(Data for analysis begins)

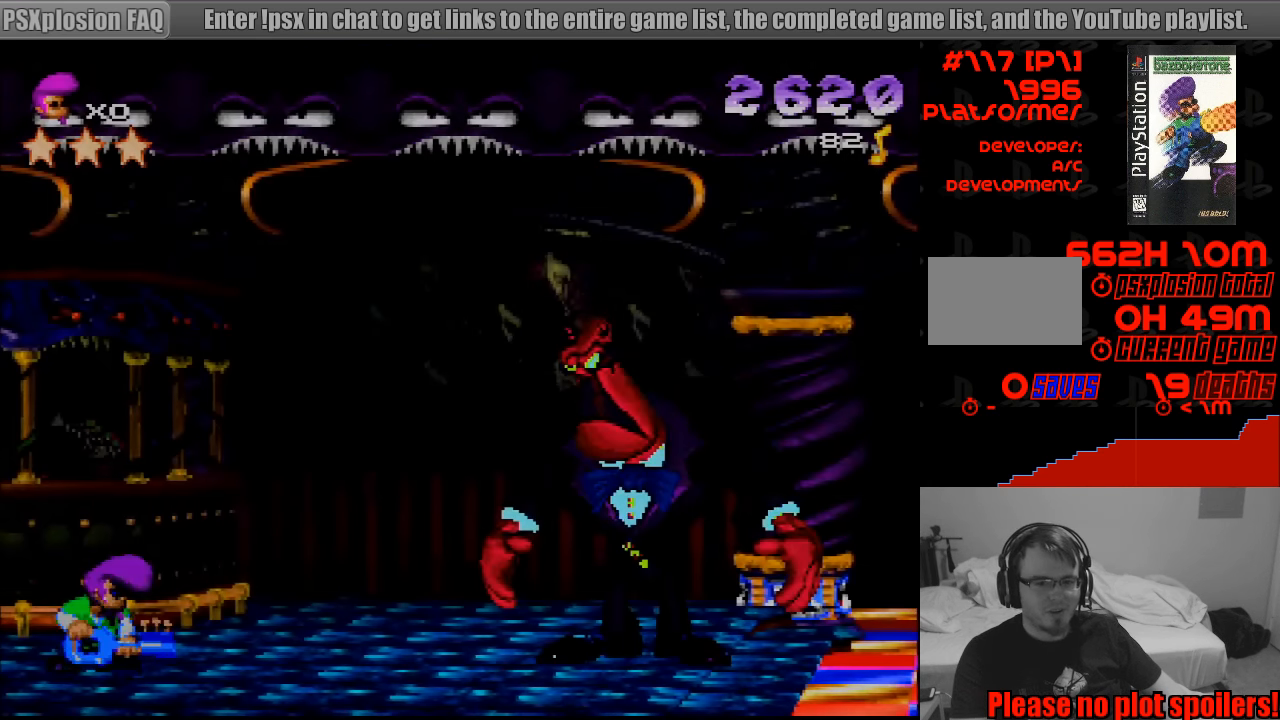
Gameplay with a controller (PlayStation layout); each line is a JSON object with the inputs held at the frame after it. "events" lists button and stick changes between this image and that frame as [ms after this image, input, new state], when the widget could be followed in between. Not read: L3 R3.
{"buttons": ["DPAD_RIGHT"], "events": [[167, "DPAD_RIGHT", "down"]]}
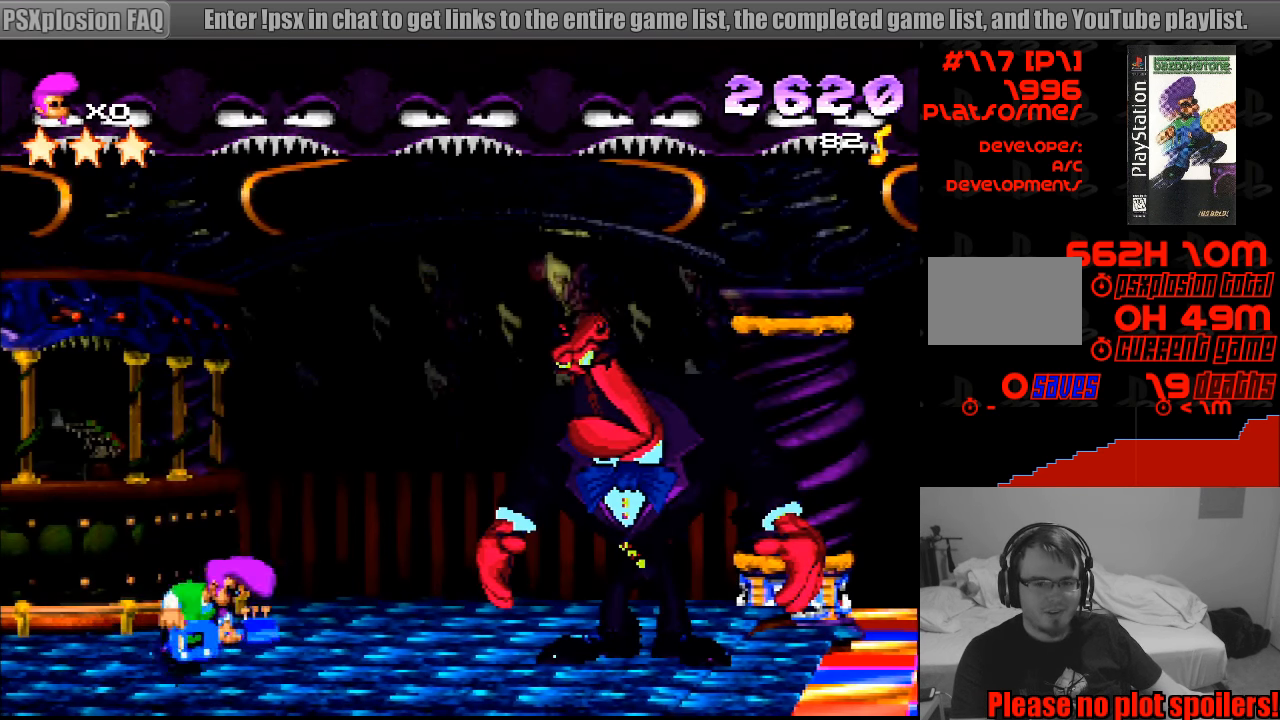
{"buttons": ["DPAD_RIGHT"], "events": []}
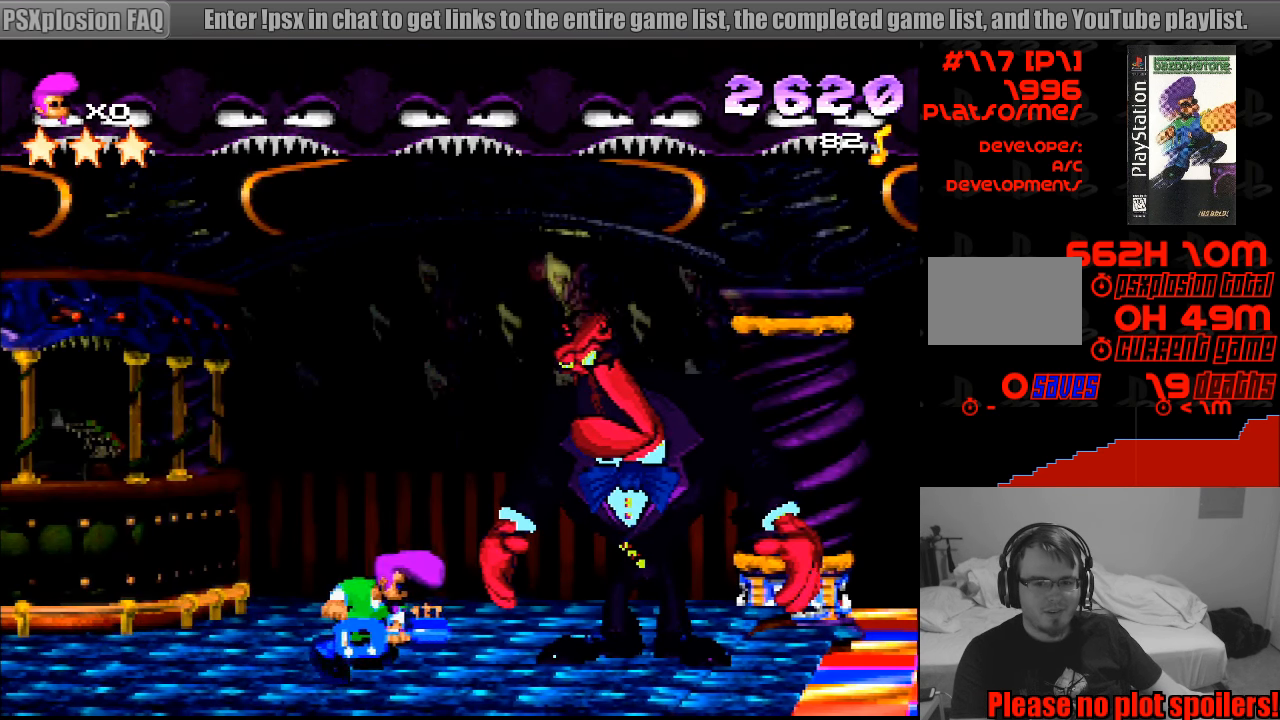
{"buttons": ["DPAD_RIGHT"], "events": []}
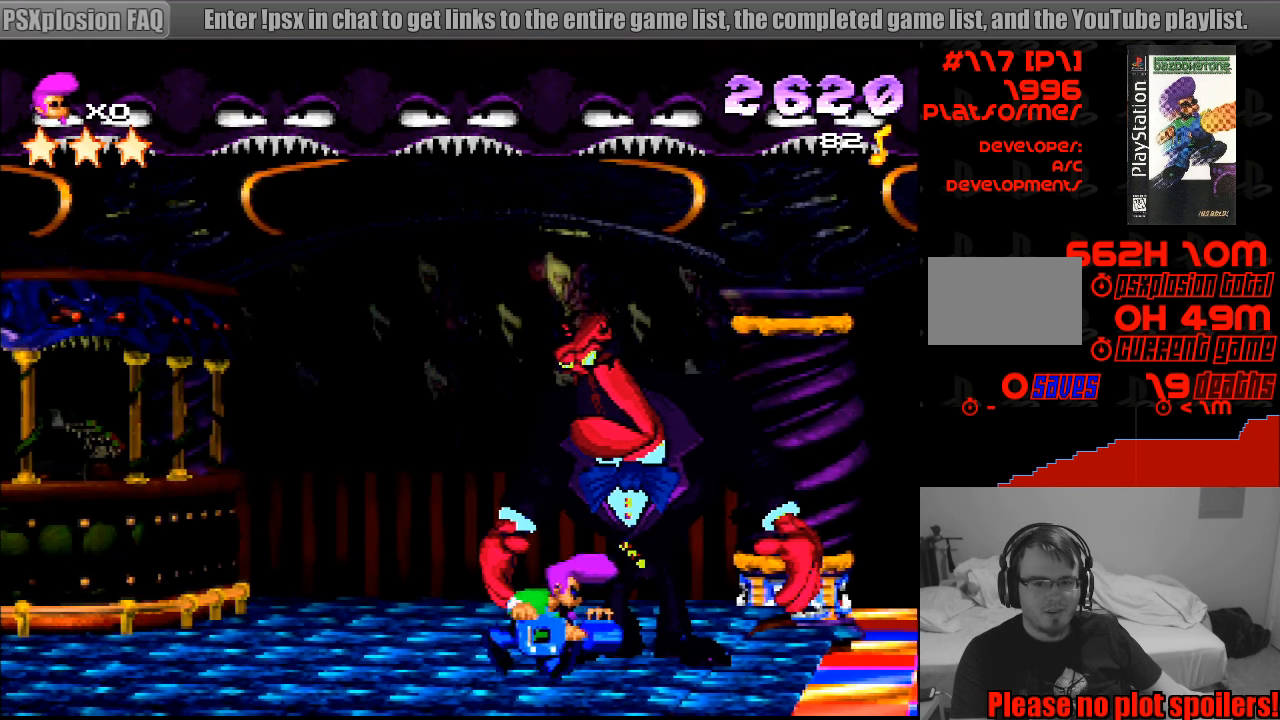
{"buttons": ["DPAD_RIGHT"], "events": []}
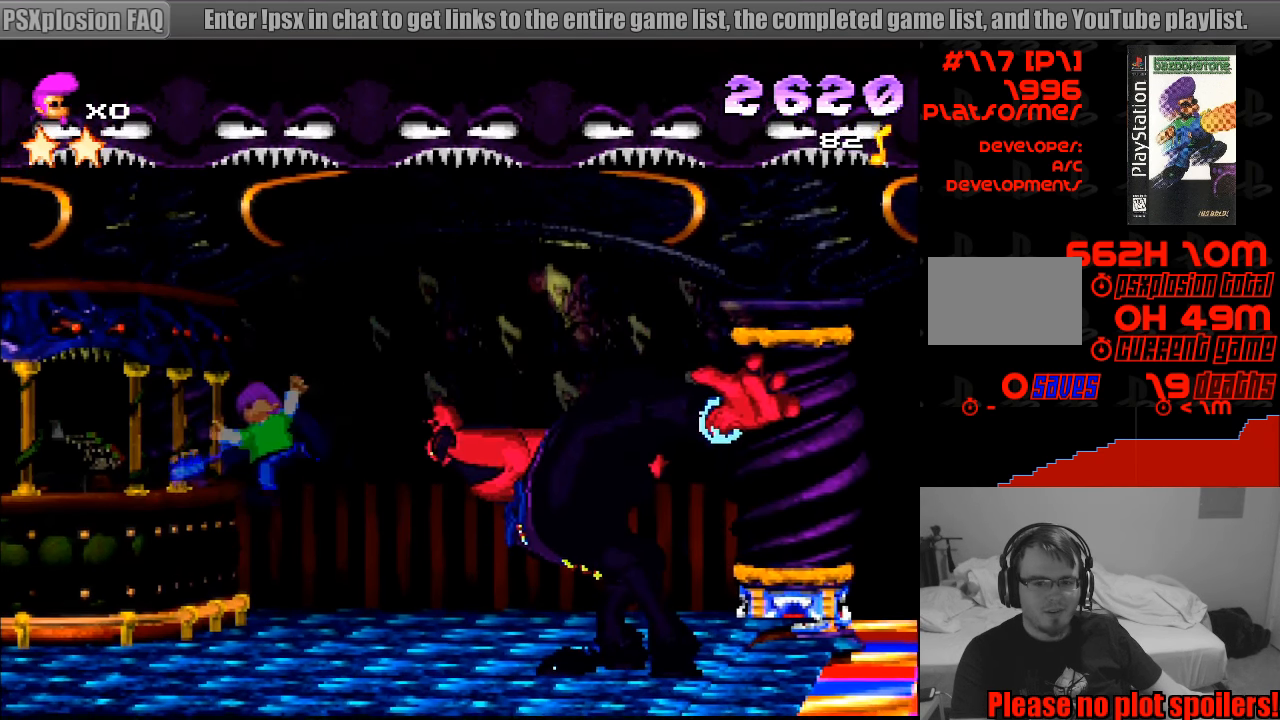
{"buttons": ["DPAD_RIGHT"], "events": []}
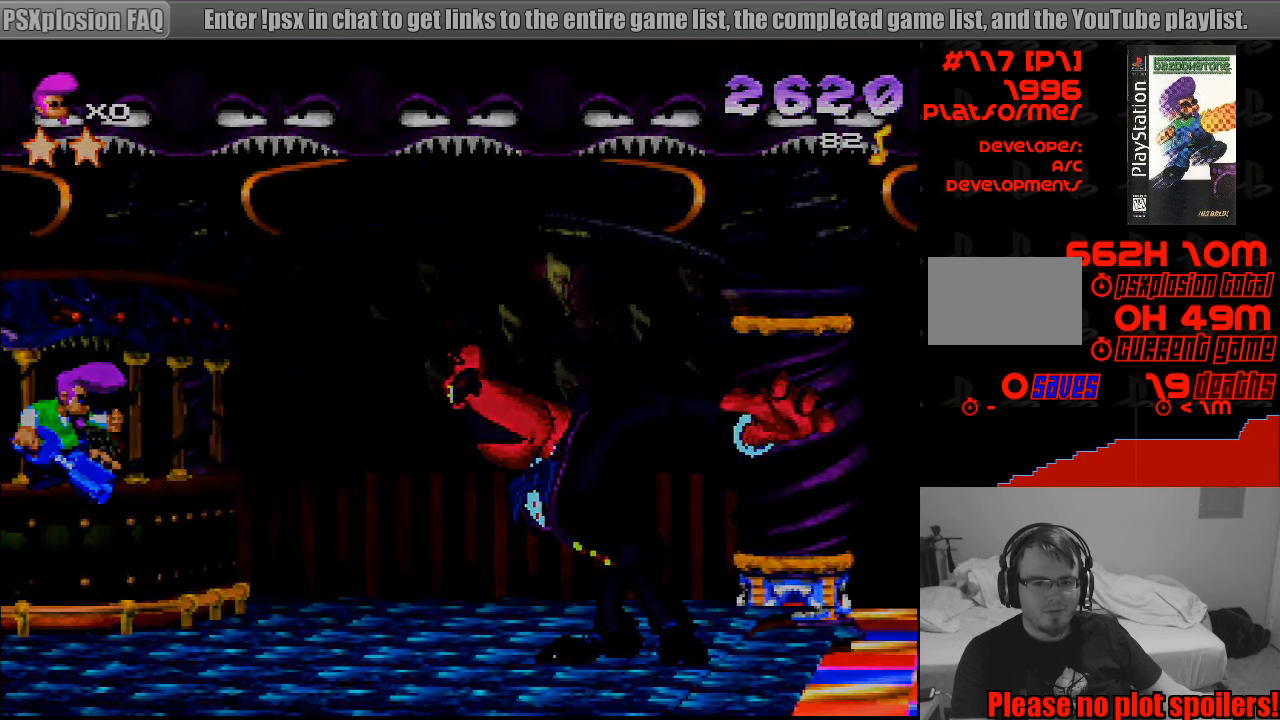
{"buttons": [], "events": [[283, "DPAD_RIGHT", "up"]]}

(Data for analysis ends)

About this task:
Exactly as they appear above, write out all the entries, without pictures.

Exercise output:
Gameplay with a controller (PlayStation layout); each line is a JSON object with the inputs held at the frame after it. "events" lists button and stick changes between this image and that frame as [ms after this image, input, new state], when the widget could be followed in between. Not read: L3 R3.
{"buttons": ["DPAD_RIGHT"], "events": [[167, "DPAD_RIGHT", "down"]]}
{"buttons": ["DPAD_RIGHT"], "events": []}
{"buttons": ["DPAD_RIGHT"], "events": []}
{"buttons": ["DPAD_RIGHT"], "events": []}
{"buttons": ["DPAD_RIGHT"], "events": []}
{"buttons": [], "events": [[283, "DPAD_RIGHT", "up"]]}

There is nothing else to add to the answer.